(What the exercise asks):
The expected answer comprises all lines from the entries that contain the string "watch".

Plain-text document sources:

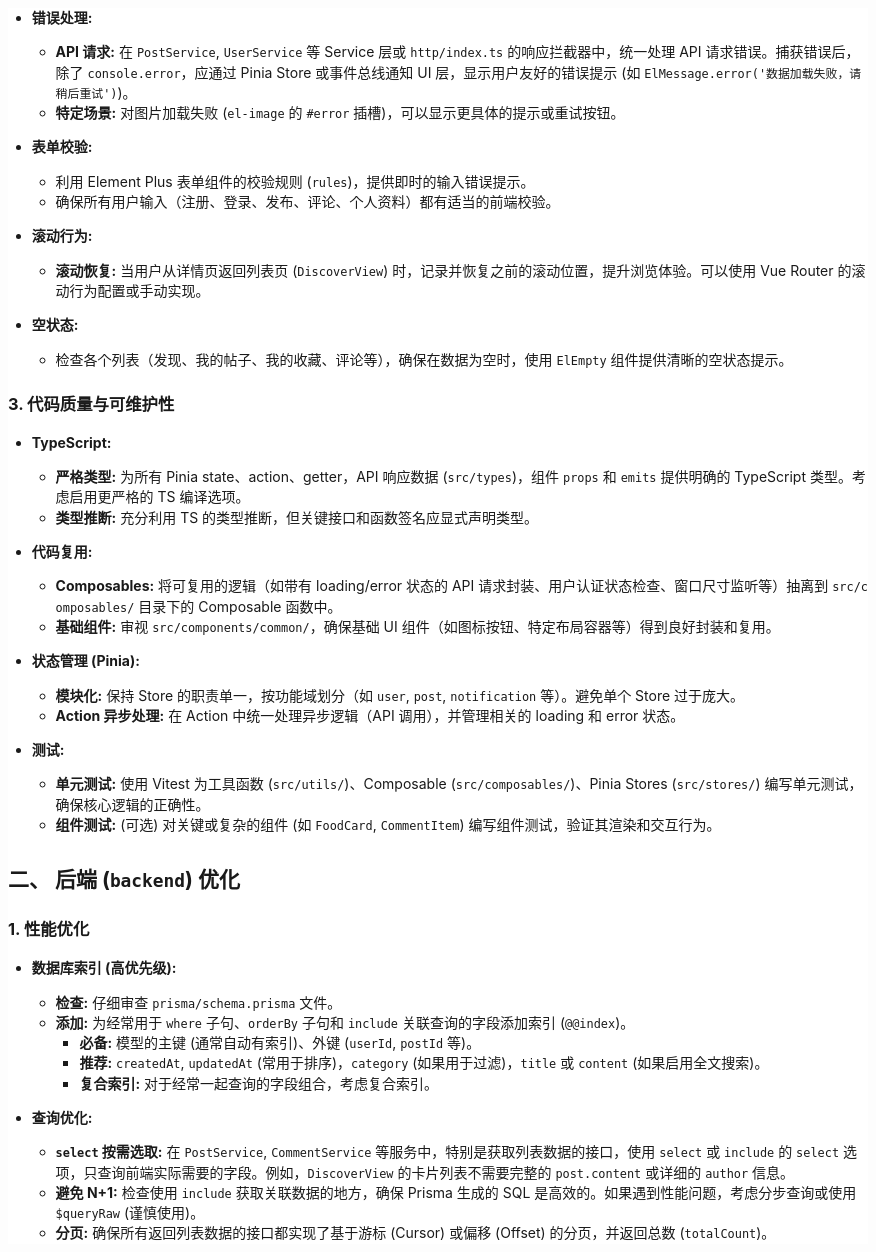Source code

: *   **错误处理:**
    *   **API 请求:** 在 `PostService`, `UserService` 等 Service 层或 `http/index.ts` 的响应拦截器中，统一处理 API 请求错误。捕获错误后，除了 `console.error`，应通过 Pinia Store 或事件总线通知 UI 层，显示用户友好的错误提示 (如 `ElMessage.error('数据加载失败，请稍后重试')`)。
    *   **特定场景:** 对图片加载失败 (`el-image` 的 `#error` 插槽)，可以显示更具体的提示或重试按钮。

*   **表单校验:**
    *   利用 Element Plus 表单组件的校验规则 (`rules`)，提供即时的输入错误提示。
    *   确保所有用户输入（注册、登录、发布、评论、个人资料）都有适当的前端校验。

*   **滚动行为:**
    *   **滚动恢复:** 当用户从详情页返回列表页 (`DiscoverView`) 时，记录并恢复之前的滚动位置，提升浏览体验。可以使用 Vue Router 的滚动行为配置或手动实现。

*   **空状态:**
    *   检查各个列表（发现、我的帖子、我的收藏、评论等），确保在数据为空时，使用 `ElEmpty` 组件提供清晰的空状态提示。

### 3. 代码质量与可维护性

*   **TypeScript:**
    *   **严格类型:** 为所有 Pinia state、action、getter，API 响应数据 (`src/types`)，组件 `props` 和 `emits` 提供明确的 TypeScript 类型。考虑启用更严格的 TS 编译选项。
    *   **类型推断:** 充分利用 TS 的类型推断，但关键接口和函数签名应显式声明类型。

*   **代码复用:**
    *   **Composables:** 将可复用的逻辑（如带有 loading/error 状态的 API 请求封装、用户认证状态检查、窗口尺寸监听等）抽离到 `src/composables/` 目录下的 Composable 函数中。
    *   **基础组件:** 审视 `src/components/common/`，确保基础 UI 组件（如图标按钮、特定布局容器等）得到良好封装和复用。

*   **状态管理 (Pinia):**
    *   **模块化:** 保持 Store 的职责单一，按功能域划分（如 `user`, `post`, `notification` 等）。避免单个 Store 过于庞大。
    *   **Action 异步处理:** 在 Action 中统一处理异步逻辑（API 调用），并管理相关的 loading 和 error 状态。

*   **测试:**
    *   **单元测试:** 使用 Vitest 为工具函数 (`src/utils/`)、Composable (`src/composables/`)、Pinia Stores (`src/stores/`) 编写单元测试，确保核心逻辑的正确性。
    *   **组件测试:** (可选) 对关键或复杂的组件 (如 `FoodCard`, `CommentItem`) 编写组件测试，验证其渲染和交互行为。

## 二、 后端 (`backend`) 优化

### 1. 性能优化

*   **数据库索引 (高优先级):**
    *   **检查:** 仔细审查 `prisma/schema.prisma` 文件。
    *   **添加:** 为经常用于 `where` 子句、`orderBy` 子句和 `include` 关联查询的字段添加索引 (`@@index`)。
        *   **必备:** 模型的主键 (通常自动有索引)、外键 (`userId`, `postId` 等)。
        *   **推荐:** `createdAt`, `updatedAt` (常用于排序)，`category` (如果用于过滤)，`title` 或 `content` (如果启用全文搜索)。
        *   **复合索引:** 对于经常一起查询的字段组合，考虑复合索引。

*   **查询优化:**
    *   **`select` 按需选取:** 在 `PostService`, `CommentService` 等服务中，特别是获取列表数据的接口，使用 `select` 或 `include` 的 `select` 选项，只查询前端实际需要的字段。例如，`DiscoverView` 的卡片列表不需要完整的 `post.content` 或详细的 `author` 信息。
    *   **避免 N+1:** 检查使用 `include` 获取关联数据的地方，确保 Prisma 生成的 SQL 是高效的。如果遇到性能问题，考虑分步查询或使用 `$queryRaw` (谨慎使用)。
    *   **分页:** 确保所有返回列表数据的接口都实现了基于游标 (Cursor) 或偏移 (Offset) 的分页，并返回总数 (`totalCount`)。
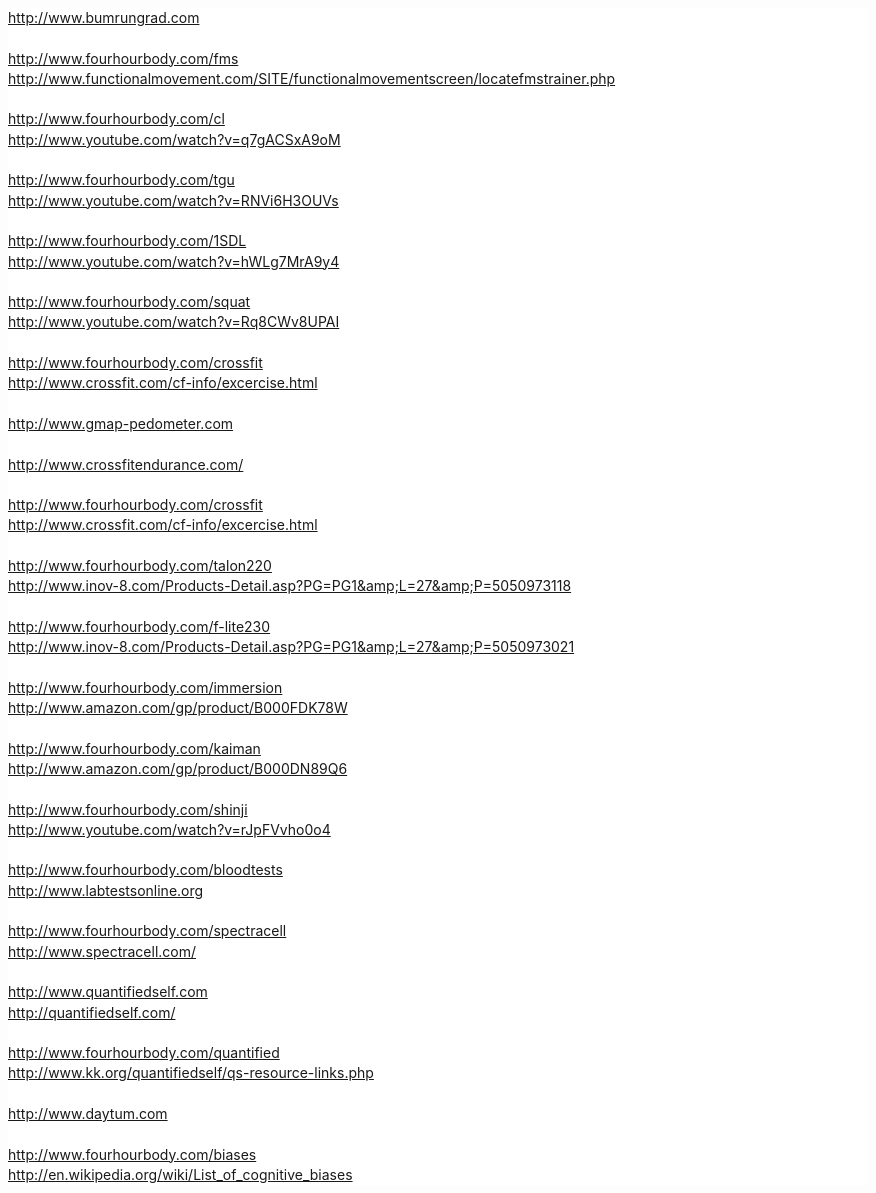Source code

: http://www.bumrungrad.com<br>
<br>
http://www.fourhourbody.com/fms<br>
http://www.functionalmovement.com/SITE/functionalmovementscreen/locatefmstrainer.php<br>
<br>
http://www.fourhourbody.com/cl<br>
http://www.youtube.com/watch?v=q7gACSxA9oM<br>
<br>
http://www.fourhourbody.com/tgu<br>
http://www.youtube.com/watch?v=RNVi6H3OUVs<br>
<br>
http://www.fourhourbody.com/1SDL<br>
http://www.youtube.com/watch?v=hWLg7MrA9y4<br>
<br>
http://www.fourhourbody.com/squat<br>
http://www.youtube.com/watch?v=Rq8CWv8UPAI<br>
<br>
http://www.fourhourbody.com/crossfit<br>
http://www.crossfit.com/cf-info/excercise.html<br>
<br>
http://www.gmap-pedometer.com<br>
<br>
http://www.crossfitendurance.com/<br>
<br>
http://www.fourhourbody.com/crossfit<br>
http://www.crossfit.com/cf-info/excercise.html<br>
<br>
http://www.fourhourbody.com/talon220<br>
http://www.inov-8.com/Products-Detail.asp?PG=PG1&amp;L=27&amp;P=5050973118<br>
<br>
http://www.fourhourbody.com/f-lite230<br>
http://www.inov-8.com/Products-Detail.asp?PG=PG1&amp;L=27&amp;P=5050973021<br>
<br>
http://www.fourhourbody.com/immersion<br>
http://www.amazon.com/gp/product/B000FDK78W<br>
<br>
http://www.fourhourbody.com/kaiman<br>
http://www.amazon.com/gp/product/B000DN89Q6<br>
<br>
http://www.fourhourbody.com/shinji<br>
http://www.youtube.com/watch?v=rJpFVvho0o4<br>
<br>
http://www.fourhourbody.com/bloodtests<br>
http://www.labtestsonline.org<br>
<br>
http://www.fourhourbody.com/spectracell<br>
http://www.spectracell.com/<br>
<br>
http://www.quantifiedself.com<br>
http://quantifiedself.com/<br>
<br>
http://www.fourhourbody.com/quantified<br>
http://www.kk.org/quantifiedself/qs-resource-links.php<br>
<br>
http://www.daytum.com<br>
<br>
http://www.fourhourbody.com/biases<br>
http://en.wikipedia.org/wiki/List_of_cognitive_biases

(Result below):
http://www.youtube.com/watch?v=q7gACSxA9oM<br>
http://www.youtube.com/watch?v=RNVi6H3OUVs<br>
http://www.youtube.com/watch?v=hWLg7MrA9y4<br>
http://www.youtube.com/watch?v=Rq8CWv8UPAI<br>
http://www.youtube.com/watch?v=rJpFVvho0o4<br>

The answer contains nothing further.